„Patrick fragt nach…“ über Corona Folgen für die Gastronomie

 

 

Am gestrigen Abend fand die erste Ausgabe von „Patrick fragt nach…“ statt. Das neue Facebook/Instagram Live Format des FDP-Bundestagskandidaten Patrick Weiß hat das Ziel, aktuelle Themen lokal zu diskutieren. So sei es laut Patrick Weiß wichtig, die Entscheidungen nicht nur irgendwo in Berlin zu treffen, sondern die Auswirkungen auch lokal dezidiert zu bewerten. Deshalb will er, so Weiß weiter, mit diesem Format näher an den Problemen der Menschen vor Ort sein.

 

Die erste Folge startete nun am 18.03.2021 mit dem Gast Robert Krininger (Café-Bistro Papillon). Dieser war bereits in den vergangenen Monaten immer wieder mit Kritik an der Corona-Politik in den lokalen Medien. Dies versprach einen interessanten Abend.

 

In einer regen Diskussion waren sich die beiden vor allem in der Überbürokratisierung der Hilfszahlungen einig. Während die Corona-Soforthilfen noch zügig ausbezahlt wurden, waren die Überbrückungshilfen I+II ein „Rohrkrepierer“, so die beiden.
Es seien die Modalitäten für Hilfsanträge im Verlauf des Herbstes seitens des Bundeswirtschaftsministeriums immer wieder verändert worden, was für Betriebe eine große Gefahr für zukünftige Rückzahlungen bergen würde, wie Krininger ausführte. Auch, dass die Novemberhilfen aufgrund von Software-Problemen erst Ende Januar 2021 komplett ausbezahlt worden seien sei skandalös, so die beiden.

 

Ein Problem liege darin, dass die Beantragung der Hilfen durch überprüfende Dritte, also Steuerberater, Wirtschaftsprüfer oder Rechtsanwälte erfolgen muss, meinte Robert Krininger. Dies wäre auch ein großes Einfallstor für Betrüger.

 

Patrick Weiß lieferte hierzu einen Verbesserungsvorschlag der Freien Demokraten, die Hilfszahlungen über die bestehende Infrastruktur der lokalen Finanzämter abzuwickeln. Diese würden die ihnen zugeordneten Unternehmen gerade hinsichtlich Umsätze, Gewinne und Bankverbindungen besser kennen und es wäre ein zusätzlicher Schutz vor Betrug.
Ebenso plädierte er für eine negative Gewinnsteuer, bei der Unternehmen schnelle unbürokratische Liquiditätszahlungen auf Basis ihrer vergangenen Gewinne direkt vom Finanzamt ausbezahlt bekommen könnten.

 

Zum Thema Hygienekonzept waren sich die beiden einig, dass Testkosten für Schnelltests von 4-5€ pro Person für einen einzelnen Gastronomiebetrieb nicht wirtschaftlich darstellbar seien. Hier forderten die beiden nach Tübinger Vorbild eine zentrale Teststelle, die bei einem negativen Testergebnis einen Testschein ausstellen solle.
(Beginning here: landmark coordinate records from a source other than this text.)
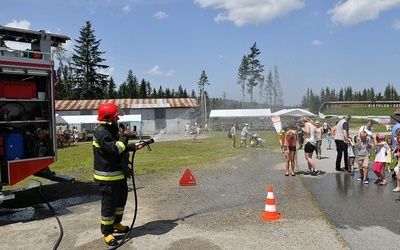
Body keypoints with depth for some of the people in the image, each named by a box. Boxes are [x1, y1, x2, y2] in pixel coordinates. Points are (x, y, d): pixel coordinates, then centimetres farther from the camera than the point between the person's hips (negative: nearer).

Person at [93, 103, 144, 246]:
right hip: (108, 176, -10)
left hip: (119, 173, 10)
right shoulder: (101, 133, -21)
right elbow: (115, 149, -31)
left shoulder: (112, 130, 12)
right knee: (109, 204, 1)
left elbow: (121, 148, 21)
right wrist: (124, 136, -19)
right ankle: (107, 232, 16)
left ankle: (116, 223, 41)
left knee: (121, 199, 22)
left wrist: (134, 147, 11)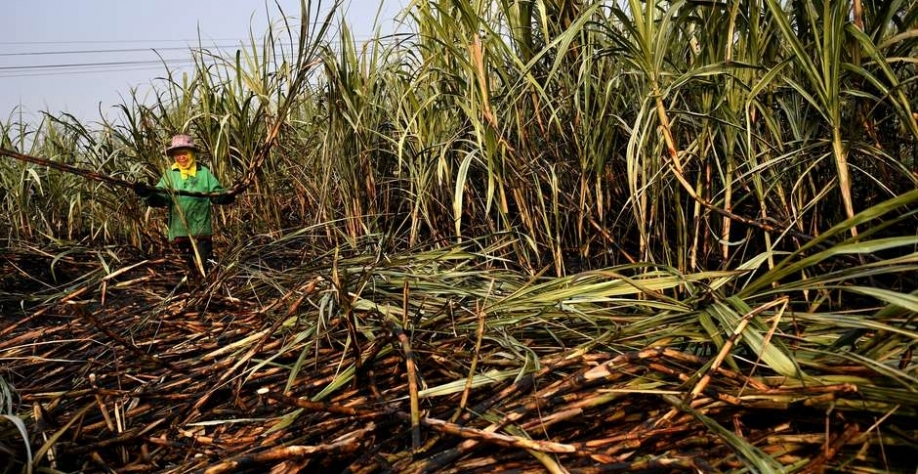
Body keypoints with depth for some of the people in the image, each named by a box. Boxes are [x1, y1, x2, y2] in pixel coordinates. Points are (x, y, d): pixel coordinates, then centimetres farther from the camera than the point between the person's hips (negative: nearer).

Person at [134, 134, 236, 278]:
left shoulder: (204, 173, 6)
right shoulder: (170, 175, 7)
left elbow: (217, 193, 0)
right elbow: (160, 198, -5)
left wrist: (227, 196, -22)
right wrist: (147, 194, -27)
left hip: (201, 231, -1)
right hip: (179, 232, 1)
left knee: (201, 269, 3)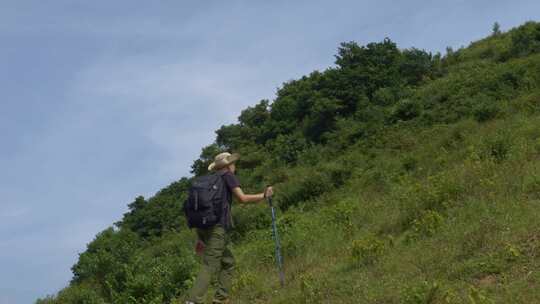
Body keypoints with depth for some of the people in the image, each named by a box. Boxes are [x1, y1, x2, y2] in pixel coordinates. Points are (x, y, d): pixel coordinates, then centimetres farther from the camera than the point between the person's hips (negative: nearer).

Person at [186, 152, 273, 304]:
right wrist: (264, 195, 6)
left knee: (228, 263, 17)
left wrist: (200, 237, 25)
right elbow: (242, 198, -6)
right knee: (209, 265, -13)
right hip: (218, 226, -8)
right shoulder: (228, 176, 4)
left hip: (203, 225, 8)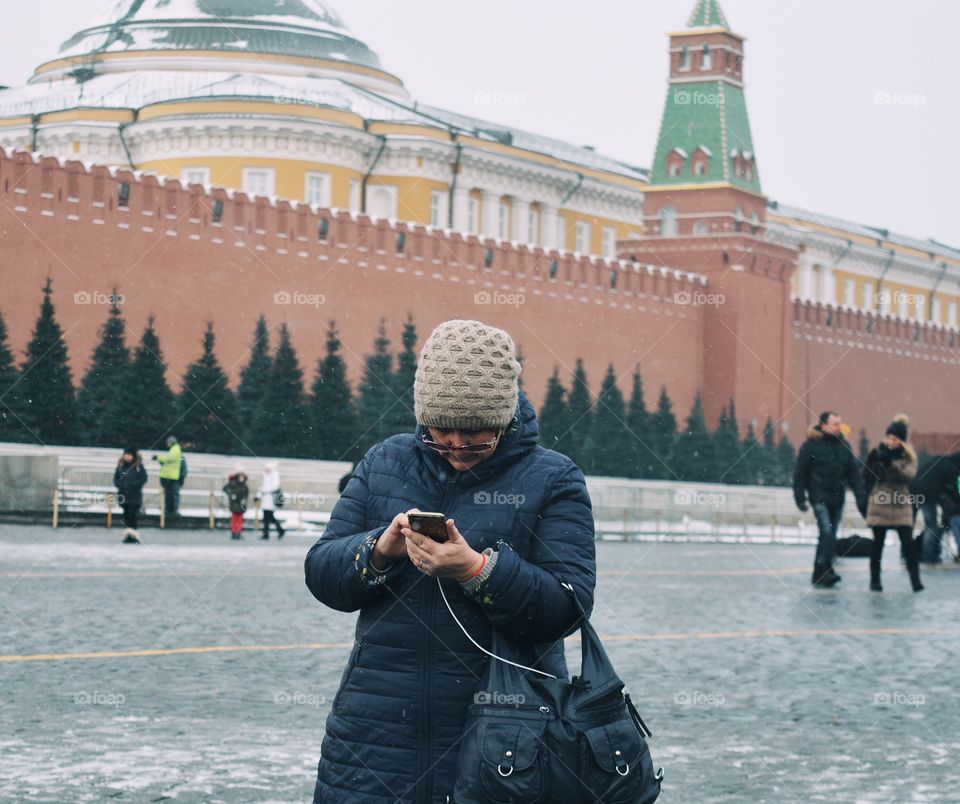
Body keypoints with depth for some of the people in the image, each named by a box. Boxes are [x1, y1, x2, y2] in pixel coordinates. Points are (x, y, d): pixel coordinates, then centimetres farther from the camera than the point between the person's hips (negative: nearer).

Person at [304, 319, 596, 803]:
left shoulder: (552, 480, 1)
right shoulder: (385, 463, 11)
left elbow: (568, 607, -10)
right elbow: (321, 574, 6)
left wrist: (476, 569, -23)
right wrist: (379, 551, -14)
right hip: (380, 725, 2)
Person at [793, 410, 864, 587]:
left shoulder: (844, 445, 9)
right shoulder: (811, 445, -6)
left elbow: (852, 472, 15)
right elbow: (800, 472, -4)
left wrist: (859, 493, 8)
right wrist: (800, 497, -8)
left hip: (837, 497, 6)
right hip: (820, 495, -6)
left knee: (831, 536, 7)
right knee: (826, 531, -18)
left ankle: (820, 575, 14)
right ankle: (824, 570, -16)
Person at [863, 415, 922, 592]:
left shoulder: (909, 455, 1)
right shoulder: (880, 452, 3)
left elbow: (909, 474, -16)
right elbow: (866, 475, -1)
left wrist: (891, 463, -27)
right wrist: (873, 460, -18)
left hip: (901, 504, -1)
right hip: (880, 503, 1)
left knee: (907, 542, -7)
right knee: (878, 543, 4)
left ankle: (915, 579, -1)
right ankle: (875, 579, 14)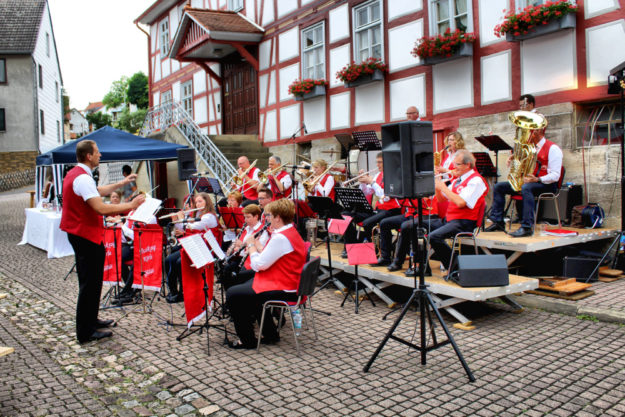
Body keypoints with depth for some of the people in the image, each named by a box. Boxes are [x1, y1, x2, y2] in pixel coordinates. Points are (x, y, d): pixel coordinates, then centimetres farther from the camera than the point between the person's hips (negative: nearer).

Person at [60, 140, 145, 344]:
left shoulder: (75, 174, 12)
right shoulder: (82, 178, -22)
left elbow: (97, 191, 25)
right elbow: (101, 208, -31)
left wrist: (120, 184, 25)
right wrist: (130, 205, -25)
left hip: (80, 233, 11)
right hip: (86, 235, -11)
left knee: (91, 280, 21)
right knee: (90, 283, -4)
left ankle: (90, 320, 34)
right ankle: (86, 332, 4)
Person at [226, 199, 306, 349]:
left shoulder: (281, 238, -24)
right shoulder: (291, 232, 9)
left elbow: (259, 265, -19)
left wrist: (251, 246, -4)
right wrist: (258, 246, 8)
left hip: (283, 290, -11)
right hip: (290, 283, 11)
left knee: (232, 294, -5)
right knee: (247, 285, 29)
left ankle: (247, 340, 7)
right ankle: (270, 334, 30)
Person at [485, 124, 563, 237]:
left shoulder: (552, 148, -10)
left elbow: (555, 175, -17)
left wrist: (537, 180, -33)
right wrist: (513, 159, 3)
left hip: (546, 185, -8)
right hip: (528, 181, 9)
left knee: (526, 188, -41)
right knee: (499, 187, 0)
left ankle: (527, 227, -42)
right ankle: (498, 222, -1)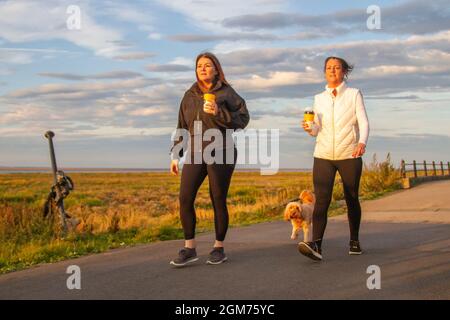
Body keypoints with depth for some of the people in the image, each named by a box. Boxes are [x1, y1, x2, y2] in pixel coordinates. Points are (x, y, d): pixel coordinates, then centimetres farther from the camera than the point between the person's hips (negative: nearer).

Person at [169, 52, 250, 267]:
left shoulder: (226, 93, 0)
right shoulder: (190, 95, 13)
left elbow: (243, 119, -7)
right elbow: (182, 127, 16)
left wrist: (219, 112, -20)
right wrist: (176, 155, 12)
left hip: (221, 154, -4)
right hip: (195, 154, 4)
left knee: (218, 201, 1)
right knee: (185, 199, -7)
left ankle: (219, 248, 16)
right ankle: (189, 249, 3)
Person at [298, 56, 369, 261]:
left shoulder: (354, 94, 3)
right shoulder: (319, 99, 12)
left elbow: (363, 122, -6)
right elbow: (318, 130, 13)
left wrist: (362, 142, -25)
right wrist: (309, 128, -10)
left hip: (349, 155, -1)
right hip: (323, 156, 1)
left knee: (351, 198, 8)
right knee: (321, 199, -14)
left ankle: (354, 241, 27)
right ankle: (316, 246, -24)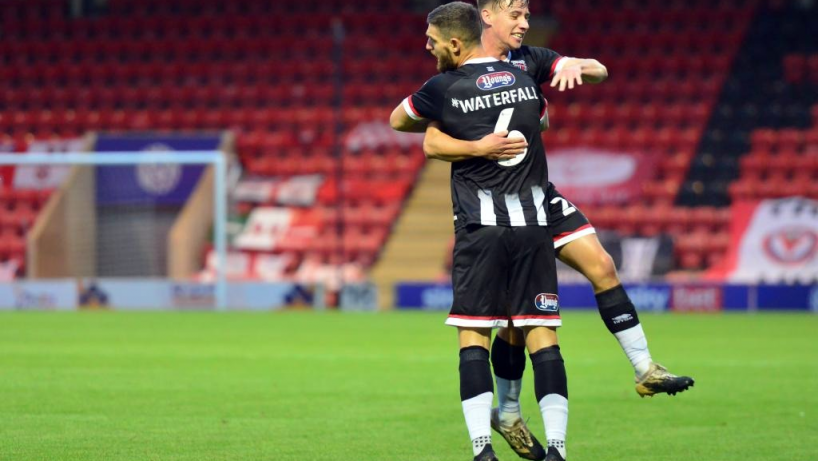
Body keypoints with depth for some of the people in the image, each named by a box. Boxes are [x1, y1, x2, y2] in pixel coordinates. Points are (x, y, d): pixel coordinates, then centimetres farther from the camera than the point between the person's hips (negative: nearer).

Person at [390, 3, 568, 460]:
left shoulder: (444, 89, -2)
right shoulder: (525, 80, 11)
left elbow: (398, 120, 17)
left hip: (481, 228, -3)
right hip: (534, 222, 3)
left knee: (474, 338, 1)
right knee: (543, 337, 1)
Dieser solle 24h gültig sein und im ganzen Landkreis von den Betrieben akzeptiert werden. Es mache ansonsten wenig Sinn, dass sowohl das Wirtshaus als auch anschließend die Eisdiele einen separaten Test beim Gast vornimmt, so Weiß.

 

Die vielen Fragen der Zuschauer waren dabei das Bild einer regen Diskussion und so sind bereits weitere Folgen von „Patrick fragt nach…“ in Planung.